Re: [DISCUSS] Structuring Java based DSLs

Robert Bradshaw Fri, 30 Nov 2018 15:55:44 -0800

I suppose what I'm trying to say is that I see this module structure
as a tool for discoverability and enumerating end-user endpoints. In
other words, if one wants to use SQL, it would seem odd to have to
depend on sdks-java-euphoria-sql rather than just sdks-java-sql if
sdks-java-euphoria is also a DSL one might use. A sibling relationship
does not prohibit the layered approach to implementation that sounds
like it makes sense.


(As for merging Euphoria into core, my initial impression is that's
probably a good idea, and something we should consider for 3.0 at the
very least.)

On Fri, Nov 30, 2018 at 11:06 PM Jan Lukavský <[email protected]> wrote:
>
> Hi Rui,
>
> yes, there are optimizations that could be added by each layer. The purpose 
> of Euphoria layer actually is not to reorder or modify any user operators 
> that are present in the pipeline (because it might not have enough 
> information to do this), but it can for instance choose between various join 
> implementations (shuffle join, broadcast join, ...) - so the optimizations it 
> can do are more low level. But this plays nicely with the DSL hierarchy - 
> each layer adds a little more restrictions, but can therefore do more 
> optimizations. And I think that the layer between SDK and SQL wouldn't have 
> to support SQL optimizations, it would only have to support way for SQL to 
> express these optimizations.
>
>   Jan ---------- Původní e-mail ----------
> Od: Rui Wang <[email protected]>
> Komu: [email protected]
> Datum: 30. 11. 2018 22:43:04
> Předmět: Re: [DISCUSS] Structuring Java based DSLs
>
> SQL's optimization is another area to consider for integration. SQL 
> optimization includes pushing down filters/projections, merging or removing 
> or swapping plan nodes and comparing plan costs to choose best plan.  Add 
> another layer between SQL and java core might need the layer to support SQL 
> optimizations if there is a need.
>
> I don't have a clear image on what SQL needs from Euphoria for 
> optimization(best case is nothing). As those optimizations are happening or 
> will happen, we might start to have a sense of it.
>
> -Rui
>
> On Fri, Nov 30, 2018 at 12:38 PM Robert Bradshaw <[email protected]> wrote:
>
> I don't really see Euphoria as a subset of SQL or the other way
> around, and I think it makes sense to use either without the other, so
> by this criteria keeping them as siblings than a nesting.
>
> That said, I think it's really good to have a bunch of shared code,
> e.g. a join library that could be used by both. One could even depend
> on the other without having to abandon the sibling relationship.
> Something like retractions belong in the core SDK itself. Deeper than
> that, actually, it should be part of the model.
>
> - Robert
>
> On Fri, Nov 30, 2018 at 7:20 PM David Morávek <[email protected]> wrote:
> >
> > Jan, we made Kryo optional recently (it is a separate module and is used 
> > only in tests). From a quick look it seems that we forgot to remove compile 
> > time dependency from euphoria's build.gradle. Only "strong" dependencies 
> > I'm aware of are core SDK and guava. We'll be probably adding sketching 
> > extension dependency soon.

[Records drawn from a collection]

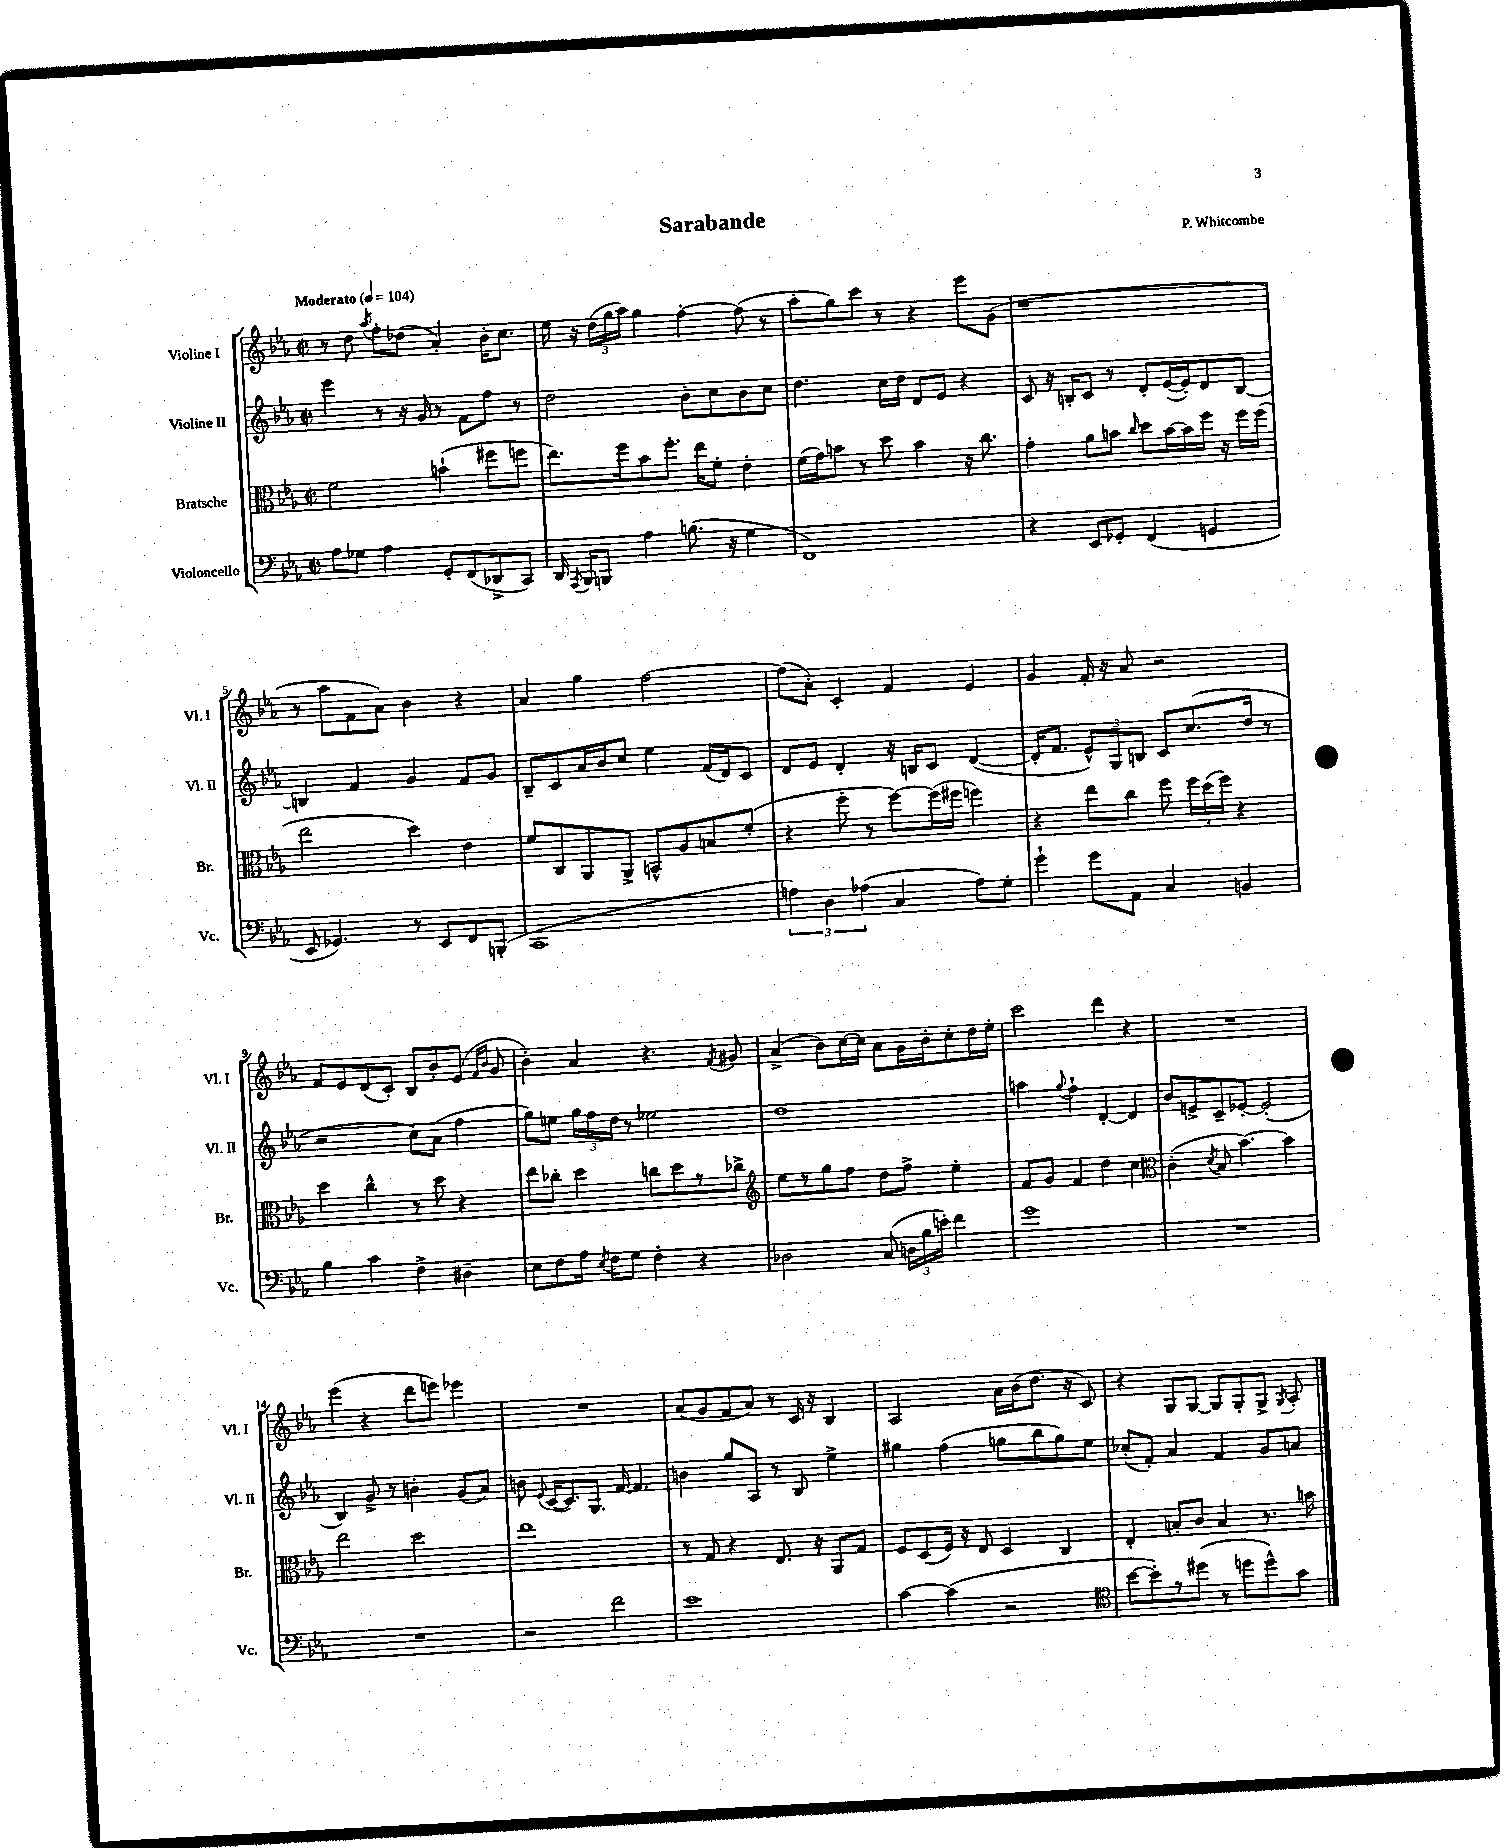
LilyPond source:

\header { title = "Sarabande" composer = "P. Whitcombe" }
<<
\new StaffGroup <<
\new Staff = "s0" \with { instrumentName = "Violine I" shortInstrumentName = "Vl. I" } {
    \clef treble \key ees \major \defaultTimeSignature \time 2/2 \tempo "Moderato" 4 = 104
    \autoBeamOff r8 d''8 \acciaccatura { aes''8 } f''8[-. des''8]( aes'4-.) bes'16[-. c''8.] |
    ees''16 r16 \tuplet 3/2 { d''16[( g''16 aes''16]) } g''4 f''4~-. f''8( r8 |
    aes''8[-. g''8) c'''8] r8 r4 ees'''8[ g'8]( |
    r1 |
    r8 aes''8[ f'8 aes'8]) bes'4 r4 |
    aes'4 g''4 f''2~ |
    f''8[( aes'8]-.) c'4-. f'4 ees'4 |
    g'4 f'16-. r16 aes'8 r2 |
    f'8[ ees'8 d'8( c'8]-.) bes8[ bes'8-. ees'8]( \grace { f'16[ bes'16] } g'8 |
    bes'4-.) aes'4 r4. \acciaccatura { f'8 } gis'8 |
    aes'4->( bes'8[) c''16~ c''16] aes'8[ g'16 bes'16-. c''8-. d''16 ees''16]-. |
    c'''2 d'''4 r4 |
    R1 |
    ees'''4( r4 d'''8[ e'''8]) ees'''4 |
    R1 |
    aes'8[( g'8 f'8 aes'8]) r8 c'16 r16 bes4 |
    aes2 aes'16[ bes'16( d''8.] r16 c'8) |
    r4 g8[ g8]~ g8[ g8-. g8]-> \acciaccatura { g8 } aes8-. \bar "|." |
}
\new Staff = "s1" \with { instrumentName = "Violine II" shortInstrumentName = "Vl. II" } {
    \clef treble \key ees \major \defaultTimeSignature \time 2/2
    \autoBeamOff ees'''4 r8 r16 g'16 r8 f'8[ f''8] r8 |
    d''2 bes'8[-. c''8 bes'8 c''8] |
    d''4. c''16[ d''16] d'8[ ees'8] r4 |
    c'8 r16 b16[-. c'8] r8 d'8[-. ees'16~( ees'16-.) d'8 b8]~ |
    b4 f'4 g'4 f'8[ g'8] |
    bes8[-- c'8 aes'16 bes'16 c''8] ees''4 f'16[( d'16) c'8] |
    d'8[ ees'8] d'4-. r16 b16[ c'8] d'4~( |
    d'16[-. f'8.] \tuplet 3/2 { ees'8[-^) g8 b8] } c'8[ c''8.( d''16] r8 |
    r2 c''8[) aes'8]( f''4 |
    g''8[) e''8] \tuplet 3/2 { g''16[ f''16 d''16] } r8 ees''2 |
    d''1 |
    a''4 \appoggiatura { g''8 } f''4-! d'4~-. d'4 |
    bes'8[ e'8-> c'8-- ees'8]~-. ees'2-.( |
    bes4) g'8-> r8 b'4-. g'8[( aes'8]) |
    b'8 \appoggiatura { ees'8 } c'16[~( c'8.) g8.] f'16~ f'4. |
    b'4 g''8[ aes8] r8 bes8 ees''4-> |
    gis''4 f''4( g''8[ bes''8 g''8) ees''8] |
    ces''8[-.( f'8]-.) aes'4 f'4 g'8[ a'8] \bar "|." |
}
\new Staff = "s2" \with { instrumentName = "Bratsche" shortInstrumentName = "Br." } {
    \clef alto \key ees \major \defaultTimeSignature \time 2/2
    \autoBeamOff f'2 b'4-!( fis''8[ f''8] |
    ees''8.[) f''16 bes'8 f''8.]-. ees''16[ f'8]-. ees'4-. |
    f'16[( g'16) b'8] r8 d''8 b'4 r16 c''8. |
    g'4-. aes'8[ b'8] \grace { c''16 } d''8[ b'16~ b'16 f''16] r16 f''16[ f''16]( |
    ees''2 d''4) ees'4 |
    f'8[ c8 aes,8 aes,8]-> b,8[-^ aes8 b8 f'8]-.( |
    r4 f''8-. r8 f''8[~) f''16( fis''16] f''4) |
    r4 ees''8[ c''8] f''8 \tuplet 3/2 { f''16[ d''16( f''16]) } r4 |
    d''4 c''4-^ r8 d''8 r4 |
    ees''8[ ces''8]-. d''4 c''8[ d''8 r8 ces''8]-> |
    \clef treble ees''8[ r8 g''8 f''8] d''8[ f''8]-> ees''4-. |
    f'8[ g'8] f'4 d''4 c''4 |
    \clef alto c'4-.( \acciaccatura { d'8 } bes8 bes'4.~) bes'4 |
    ees''2 d''2 |
    ees''1 |
    r8 g8 r4 ees8. r16 aes,8[ g8] |
    f8[ d8( f16]) r16 ees8 d4 c4 |
    ees4-. b8[-. c'8] b4 r8. b'16 \bar "|." |
}
\new Staff = "s3" \with { instrumentName = "Violoncello" shortInstrumentName = "Vc." } {
    \clef bass \key ees \major \defaultTimeSignature \time 2/2
    \autoBeamOff aes8[ ges8] aes4 g,8[-. f,8( des,8-> c,8]) |
    d,16 \acciaccatura { aes,,8 } bes,,16[ b,,8] aes4 b8.( r16 g4 |
    f,1) |
    r4 ees,8[ ges,8]-. f,4( g,4 |
    ees,8 ges,4.) r8 ees,8[ f,8 b,,8]-.( |
    c,1 |
    \tuplet 3/2 { a4) d4 aes4( } c4 aes8[) g8]-. |
    g'4-! g'8[ aes,8] c4 b,4 |
    bes4 c'4 f4-> dis4-- |
    ees8[ f8 aes16] \acciaccatura { ees8 } f16[ g8] f4-. r4 |
    des2 c8( \tuplet 3/2 { d16[ bes16 e'16]-.) } f'4 |
    g'1 |
    R1 |
    R1 |
    r2 f'2 |
    ees'1 |
    c'4~ c'4( r2 |
    \clef tenor bes'8[~ bes'8-.) r8 dis''8]( r8 d''8[ d''8-^) g'8] \bar "|." |
}
>>
>>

Instructions:
**a)** In the mailing list thread, which two join implementations are given as examples of what the Euphoria layer can choose between?
**b)** Duplicate the passage of the mailing list thread that begins at the words "Robert Bradshaw Fri, 30" and ends after the words "very least.)".
The records originate from a separate source.

Solutions per task:
**a)** Shuffle join and broadcast join.

**b)**
Robert Bradshaw Fri, 30 Nov 2018 15:55:44 -0800

I suppose what I'm trying to say is that I see this module structure
as a tool for discoverability and enumerating end-user endpoints. In
other words, if one wants to use SQL, it would seem odd to have to
depend on sdks-java-euphoria-sql rather than just sdks-java-sql if
sdks-java-euphoria is also a DSL one might use. A sibling relationship
does not prohibit the layered approach to implementation that sounds
like it makes sense.


(As for merging Euphoria into core, my initial impression is that's
probably a good idea, and something we should consider for 3.0 at the
very least.)